Life is soooo hectic that it is hard to be on top of the chore thing for me all the time. But, when I'm on it, here's what my 8 and 6 year old do: empty the silverware from the dishwasher, feed and water the dog, wipe the bathroom counter, practice the piano, carry their clean clothes upstairs and put them away, clean the playroom (put their stuff away), and help me set the table.

On Saturdays, we often do a family quick clean. Set a timer and see if we can clean a room in that amount of time. If we win we get a treat. At 8 Logan can do a decent job of dusting, and Griffin loves using the swiffer vac. And together they've washed my car mats, although they ended up entirely wet afterward.
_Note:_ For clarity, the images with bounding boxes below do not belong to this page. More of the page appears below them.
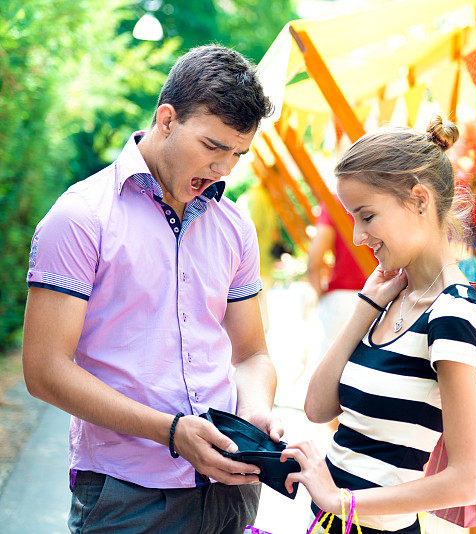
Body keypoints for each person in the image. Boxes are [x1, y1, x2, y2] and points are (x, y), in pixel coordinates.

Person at [22, 45, 281, 533]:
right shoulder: (81, 217)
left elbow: (251, 354)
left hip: (230, 491)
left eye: (238, 154)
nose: (225, 169)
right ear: (167, 119)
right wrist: (171, 433)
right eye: (212, 146)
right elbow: (43, 370)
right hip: (126, 497)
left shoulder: (235, 223)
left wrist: (255, 418)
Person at [281, 117, 476, 533]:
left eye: (367, 216)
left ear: (419, 200)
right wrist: (364, 308)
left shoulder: (452, 311)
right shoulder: (391, 295)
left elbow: (468, 482)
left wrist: (342, 501)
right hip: (330, 522)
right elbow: (318, 408)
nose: (358, 235)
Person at [307, 202, 368, 356]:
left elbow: (314, 261)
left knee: (329, 364)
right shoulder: (383, 195)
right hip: (384, 297)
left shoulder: (333, 202)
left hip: (341, 298)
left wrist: (320, 293)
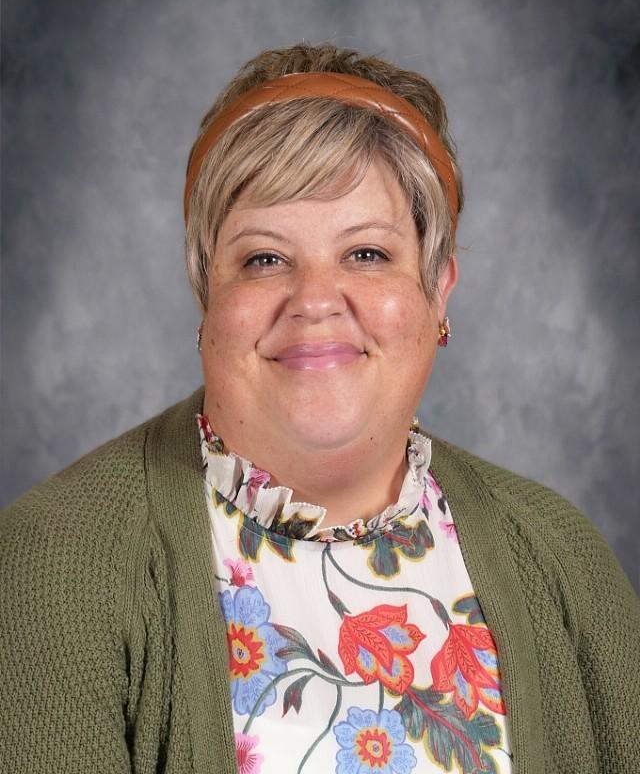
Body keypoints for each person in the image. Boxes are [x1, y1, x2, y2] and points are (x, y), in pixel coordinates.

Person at [1, 42, 638, 774]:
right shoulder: (51, 565)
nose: (313, 302)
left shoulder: (560, 556)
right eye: (263, 258)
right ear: (208, 298)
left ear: (439, 292)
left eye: (367, 253)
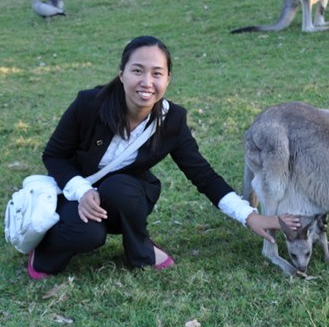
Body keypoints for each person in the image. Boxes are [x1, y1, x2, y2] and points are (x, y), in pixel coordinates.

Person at [28, 35, 300, 280]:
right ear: (122, 74)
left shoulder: (172, 121)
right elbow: (54, 155)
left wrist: (249, 216)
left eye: (157, 73)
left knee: (121, 187)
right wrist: (82, 191)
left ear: (168, 79)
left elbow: (202, 175)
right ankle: (45, 253)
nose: (146, 82)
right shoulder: (89, 104)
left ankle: (140, 249)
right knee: (88, 235)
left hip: (125, 198)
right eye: (137, 71)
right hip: (77, 193)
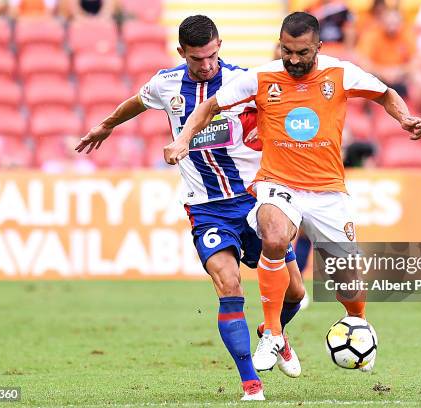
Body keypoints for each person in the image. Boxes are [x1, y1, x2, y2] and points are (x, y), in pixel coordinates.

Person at [164, 11, 421, 373]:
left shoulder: (341, 73)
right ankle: (272, 332)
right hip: (277, 183)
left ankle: (358, 323)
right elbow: (209, 106)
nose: (294, 59)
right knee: (273, 235)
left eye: (302, 52)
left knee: (348, 284)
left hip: (328, 190)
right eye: (287, 51)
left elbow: (387, 94)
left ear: (318, 46)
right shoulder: (261, 77)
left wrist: (404, 117)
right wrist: (182, 139)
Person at [75, 15, 305, 401]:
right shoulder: (167, 84)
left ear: (220, 47)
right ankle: (251, 382)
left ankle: (273, 333)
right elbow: (136, 102)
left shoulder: (241, 80)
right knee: (229, 285)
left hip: (254, 200)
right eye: (198, 58)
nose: (207, 65)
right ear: (182, 53)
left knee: (295, 293)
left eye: (213, 55)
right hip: (207, 208)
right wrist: (106, 125)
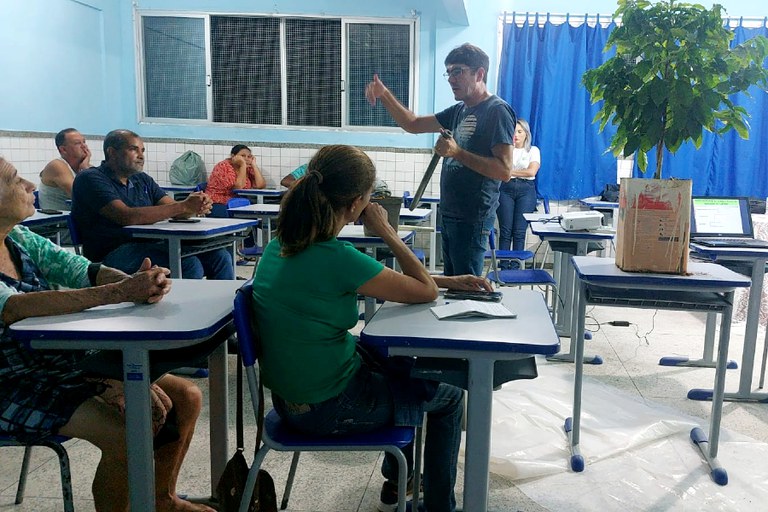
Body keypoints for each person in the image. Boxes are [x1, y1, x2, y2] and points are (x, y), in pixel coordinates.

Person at [252, 145, 492, 512]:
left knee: (406, 368)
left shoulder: (283, 244)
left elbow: (390, 281)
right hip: (327, 409)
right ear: (355, 204)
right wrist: (387, 231)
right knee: (447, 396)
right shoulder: (338, 257)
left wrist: (448, 280)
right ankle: (438, 505)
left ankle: (400, 482)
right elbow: (422, 292)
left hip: (289, 402)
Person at [0, 156, 214, 512]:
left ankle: (163, 500)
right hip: (13, 384)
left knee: (186, 396)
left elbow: (81, 269)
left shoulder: (18, 238)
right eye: (13, 180)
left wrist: (134, 283)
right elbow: (15, 307)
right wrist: (120, 293)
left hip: (56, 363)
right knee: (130, 433)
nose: (30, 185)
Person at [366, 43, 517, 276]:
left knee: (468, 293)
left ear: (479, 74)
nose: (451, 79)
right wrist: (384, 95)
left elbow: (504, 171)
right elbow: (413, 124)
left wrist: (457, 152)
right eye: (449, 72)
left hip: (472, 218)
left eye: (458, 71)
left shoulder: (497, 111)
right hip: (450, 214)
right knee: (455, 287)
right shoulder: (459, 110)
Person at [71, 129, 234, 280]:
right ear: (112, 152)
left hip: (151, 244)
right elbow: (125, 216)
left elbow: (173, 208)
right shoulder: (91, 178)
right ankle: (180, 311)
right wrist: (183, 206)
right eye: (134, 149)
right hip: (111, 252)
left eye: (143, 151)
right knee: (188, 265)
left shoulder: (141, 179)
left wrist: (195, 206)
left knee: (220, 257)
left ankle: (227, 310)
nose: (141, 156)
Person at [496, 119, 540, 265]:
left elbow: (531, 171)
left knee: (519, 232)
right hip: (506, 189)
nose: (516, 135)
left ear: (526, 134)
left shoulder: (533, 150)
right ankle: (503, 268)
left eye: (520, 132)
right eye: (514, 131)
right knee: (505, 231)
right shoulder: (506, 150)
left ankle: (516, 268)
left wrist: (509, 171)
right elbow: (500, 171)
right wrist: (510, 172)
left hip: (526, 190)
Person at [38, 128, 92, 211]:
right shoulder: (56, 166)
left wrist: (85, 168)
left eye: (84, 142)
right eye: (77, 143)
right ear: (63, 150)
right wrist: (85, 169)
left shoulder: (86, 167)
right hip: (57, 221)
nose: (84, 146)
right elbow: (82, 196)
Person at [206, 144, 266, 217]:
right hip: (218, 202)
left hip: (238, 202)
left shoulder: (248, 167)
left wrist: (254, 165)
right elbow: (238, 188)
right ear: (233, 156)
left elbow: (261, 185)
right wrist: (243, 165)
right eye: (242, 156)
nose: (246, 159)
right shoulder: (223, 166)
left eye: (249, 156)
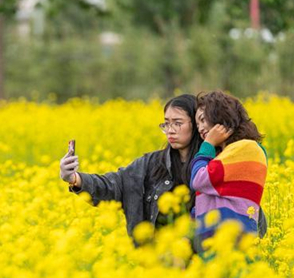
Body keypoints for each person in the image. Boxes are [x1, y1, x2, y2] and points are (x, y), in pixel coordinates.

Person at [59, 94, 203, 241]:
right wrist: (74, 178)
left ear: (197, 125)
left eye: (178, 123)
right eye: (166, 124)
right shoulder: (151, 164)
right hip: (153, 258)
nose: (170, 130)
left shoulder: (210, 167)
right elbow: (115, 185)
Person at [190, 91, 268, 254]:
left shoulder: (247, 148)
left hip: (233, 243)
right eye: (197, 125)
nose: (200, 129)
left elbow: (198, 179)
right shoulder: (222, 157)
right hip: (214, 247)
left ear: (220, 115)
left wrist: (207, 145)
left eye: (203, 120)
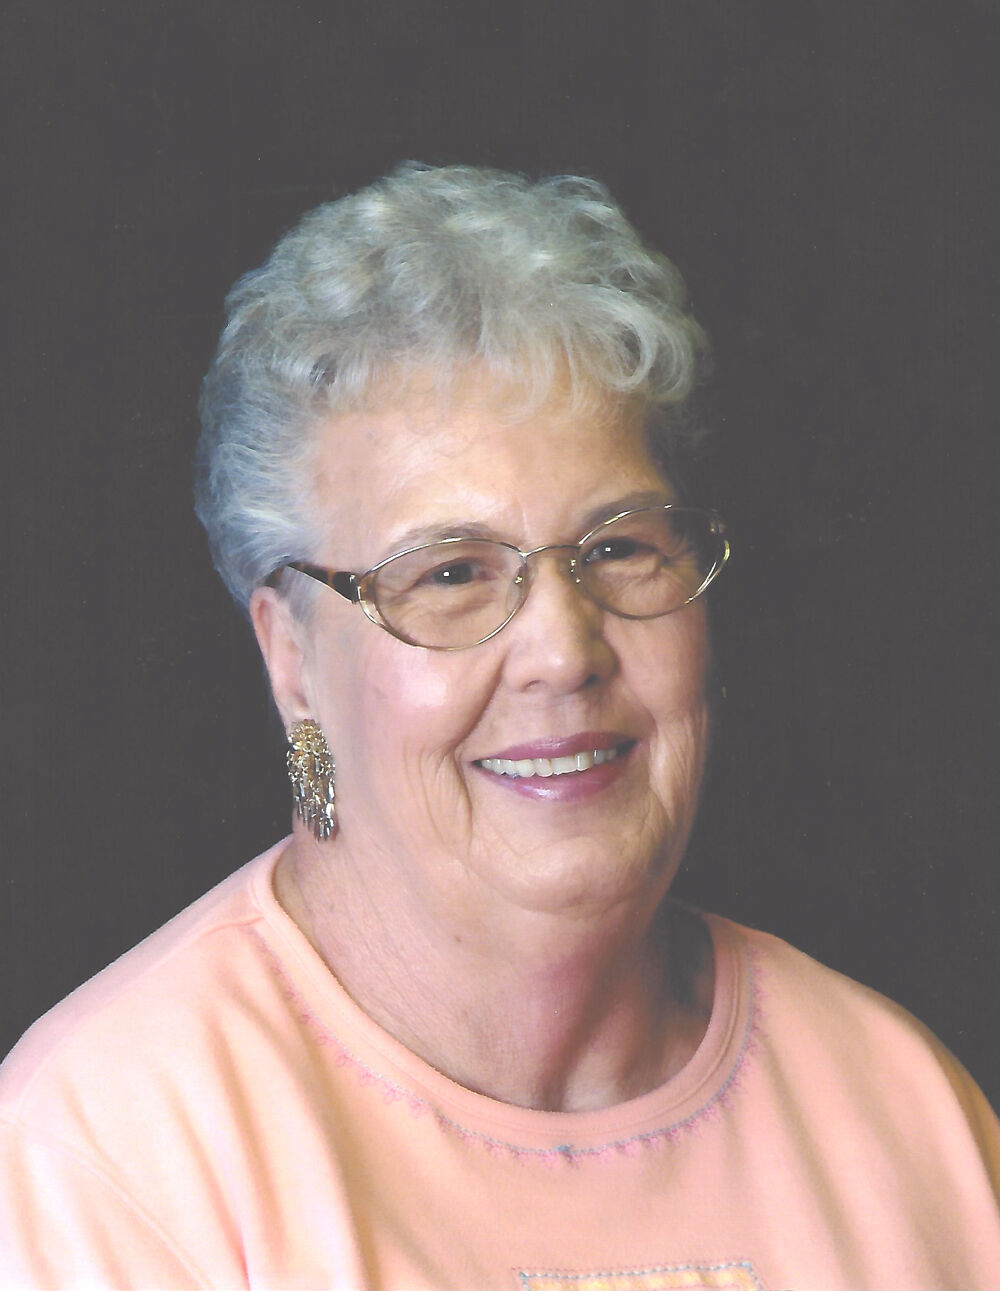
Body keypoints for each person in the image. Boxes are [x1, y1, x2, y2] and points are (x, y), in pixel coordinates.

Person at [1, 164, 998, 1291]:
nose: (564, 651)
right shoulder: (107, 1158)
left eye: (619, 546)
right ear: (292, 660)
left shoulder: (906, 1112)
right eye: (451, 573)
You're right, though. It really is tricky to find real jobs for them to do. And it's always more work for me, but I also think you're right that it's important for them to learn, so we keep trying around here. Not perfect by any stretch, but trying.

Happy to have you back!

M&Co. said...

The BoyChild is 7. He gets $7 a week. When he turns 8, he'll get a raise to $8 a week. His chores aren't really tied to his allowance. He clears the table, feed the dogs, puts his clothes in the dirty clothes basket, picks up his toys, keeps his room clean.

The BoyChild is very generous with his money and his toys. I'm not sure a mission trip at church would much of an impression on him, but he understands the poor people in Haiti who don't have homes because of the earthquake.

The Thrailkills said...

We do an allowance of $4 each a week. The rule is $1 goes to church (giving), $1 goes in the piggy bank to save, and $2 goes in their envelopes of "spending money."

I don't pay per chore. If you want your allowance, then all the chores have to be done. Basically because I can not keep up with any other system! We have household chores that everyone must do - for the simple pleasure of getting to live here. If they want their allowance, they have to do their laundry (put away all the clothes that are folded in their basket - I bought each a different colored basket - best $1 I ever spent), and clean their room (I must be able to vacuum the floor - only rule).

I have tried a list of chore charts, systems, etc. We just started this and I think I can keep up with it! I require low maintenance and find this works best for me. I keep their "spending envelopes" in my wallet. If we are out, and they must have some trinket at the dollar store - it has to come out of their envelope.

el-e-e said...

We're giving AJ $2.50/week, or if he doesn't do his "chores" (or gets in big trouble during the week), we cut that in half.

His chores include clearing the table after dinner, keeping his toys more or less picked up, and getting dressed by himself in the morning (he's 5). Pretty easy at this point -- I have the same philosophy as you on bed-making in the morning. Ha!

I wanted to do the save/spend/give thing, but DH wasn't interested. However, the other day AJ came up to me with three dollars in his hand, from his piggy bank, and told me he wanted to "give it to the poor." I credit his school for that, totally, but it was pretty darn gratifying.

Katie in MA said...

We don't have a set of daily or weekly required chores at Casa de Katie, but when I need help, I assign chores to the girls. Often it's unloading the tupperware, pans, and silverware (no knives) from the dishwasher, clearing their places (that one *is* daily) and helping fold laundry. For those types of things they don't get allowance - it's part of being a family and we talk about that. If they want to make money (Gracie is just getting this concept now), I have chores I can dole out - washing the windows, dusting, etc. I've been encouraging Gracie to read, so I will give her a dollar as a bookmark.

I think Bubba's response is normal and I like the popular idea of letting him split his money - some to spend at his discretion and some earmarked for charity - is a fabulous way to teach and to let him be a kid at the same time.

Love this topic - I've enjoyed reading everyone's comments!